Project Summary/Abstract Skull and facial abnormalities are among the most common birth defects, and such defects often hinder the physical and mental development of the affected child. In a normal developing child, lip and primary palate development is a multistep process that includes nasal pit invagination, outgrowth of nasal processes, and fusion of the medial nasal, lateral nasal, and maxillary processes. Failure of this process results in cleft lip, which occurs in around one in every 700 live births worldwide, making it the most common craniofacial birth defect. However, the process is not completely understood, and a comprehensive cellular analysis of normal lip development is still lacking. Recently, mutations in catenin delta 1 (CTNND1) have been correlated with non-syndromic cleft lip and blepharocheilodontic syndrome, a human condition mainly characterized by facial defects to the eyelids, teeth, and notably upper lip. Ctnnd1 encodes p120-catenin, a protein best known to maintain adherens junctions, but with other lesser studied molecular functions as well. Studies in cell culture have shown that p120-catenin also functions to regulate actomyosin contractility and upstream of WNT signaling, all roles that are important in tissue morphogenesis. My preliminary data shows that null mutations in Ctnnd1 in the ectoderm results in cleft lip. How each of the roles of p120-catenin influence upper lip development remains unknown. This preliminary data support a cadherin-independent role for p120-catenin in the craniofacial ectoderm during lip development. Here, I use strengths of advanced imaging and gene editing to investigate the cellular and molecular mechanisms p120-catenin functions in upper lip development. The proposed work will be performed in the laboratory of Dr. Jeffrey Bush at University of California San Francisco, which boasts a dedicated office to the training of postdoctoral scholars. The lab is a part of the Program in Craniofacial Biology, an active community producing high caliber research and offering unparalleled support from faculty to trainees. These factors will enable me to successfully carry out the proposed work and obtain exceptional training towards independent research.
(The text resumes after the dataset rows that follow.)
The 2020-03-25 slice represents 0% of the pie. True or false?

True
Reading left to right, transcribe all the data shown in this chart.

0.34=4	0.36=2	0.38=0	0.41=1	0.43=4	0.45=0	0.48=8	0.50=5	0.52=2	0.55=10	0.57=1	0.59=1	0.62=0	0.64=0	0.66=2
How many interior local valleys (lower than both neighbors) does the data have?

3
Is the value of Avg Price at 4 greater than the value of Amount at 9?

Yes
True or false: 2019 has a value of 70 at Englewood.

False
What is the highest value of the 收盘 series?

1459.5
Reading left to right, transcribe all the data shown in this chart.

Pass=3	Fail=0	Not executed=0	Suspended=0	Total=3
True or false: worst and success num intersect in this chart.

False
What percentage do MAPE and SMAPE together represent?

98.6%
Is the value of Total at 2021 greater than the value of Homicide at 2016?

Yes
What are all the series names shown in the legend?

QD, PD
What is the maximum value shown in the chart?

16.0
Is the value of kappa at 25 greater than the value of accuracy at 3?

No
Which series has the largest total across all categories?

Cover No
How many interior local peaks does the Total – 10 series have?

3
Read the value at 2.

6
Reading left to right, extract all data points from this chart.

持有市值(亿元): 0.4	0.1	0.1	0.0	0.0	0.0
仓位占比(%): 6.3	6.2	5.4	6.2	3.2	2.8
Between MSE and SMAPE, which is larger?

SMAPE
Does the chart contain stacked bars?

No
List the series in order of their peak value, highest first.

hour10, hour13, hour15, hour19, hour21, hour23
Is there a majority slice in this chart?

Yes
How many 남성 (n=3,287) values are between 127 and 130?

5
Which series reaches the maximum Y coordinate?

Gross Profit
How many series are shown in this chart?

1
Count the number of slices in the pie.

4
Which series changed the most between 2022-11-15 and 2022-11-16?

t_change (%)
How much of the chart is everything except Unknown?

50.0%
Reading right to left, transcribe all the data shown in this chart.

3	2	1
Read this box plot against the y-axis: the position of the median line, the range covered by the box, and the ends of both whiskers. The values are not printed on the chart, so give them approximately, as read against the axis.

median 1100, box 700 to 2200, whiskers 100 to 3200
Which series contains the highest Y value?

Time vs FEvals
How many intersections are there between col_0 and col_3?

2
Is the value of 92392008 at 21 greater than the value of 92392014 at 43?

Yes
项目总结/摘要 颅骨和面部畸形是最常见的出生缺陷之一，这些缺陷往往会阻碍 受影响儿童的身心发展。在正常发育的儿童中，唇和初级腭 发育是一个多步骤的过程，包括鼻凹内陷，鼻突的生长， 内侧鼻突、外侧鼻突和上颌骨突的融合。这个过程的失败导致唇裂， 全世界每700个活产婴儿中就有一个发生，这使其成为最常见的颅面分娩 缺损然而，这一过程并不完全清楚，全面的细胞分析正常 唇发育仍然缺乏。 最近，连环蛋白δ 1（CTNND 1）突变与非综合征性唇裂相关， 眼睑唇齿综合征是一种主要特征为眼睑，牙齿， 尤其是上唇Ctnnd 1编码p120-catenin，一种最为人所知的维持粘附连接的蛋白质，但 以及其他较少研究的分子功能。细胞培养的研究表明，p120-连环蛋白也 功能调节肌动球蛋白收缩性和WNT信号传导的上游，所有这些作用在 组织形态发生我的初步数据显示，外胚层中Ctnnd 1的无效突变导致裂 嘴唇p120-catenin的每一个角色如何影响上唇发育仍然是未知的。本初步 数据支持p120-连环蛋白在唇发育期间颅面外胚层中的钙粘蛋白非依赖性作用。 在这里，我利用先进成像和基因编辑的优势来研究细胞和分子 p120-catenin在上唇发育中的作用机制 拟议的工作将在加州大学杰弗里·布什博士的实验室进行 弗朗西斯科，它拥有一个专门的办公室，以培养博士后学者。实验室是 颅面生物学计划，一个活跃的社区，生产高素质的研究和提供 从教师到学员无与伦比的支持。这些因素将使我能够成功地执行 建议的工作，并获得独立研究的特殊培训。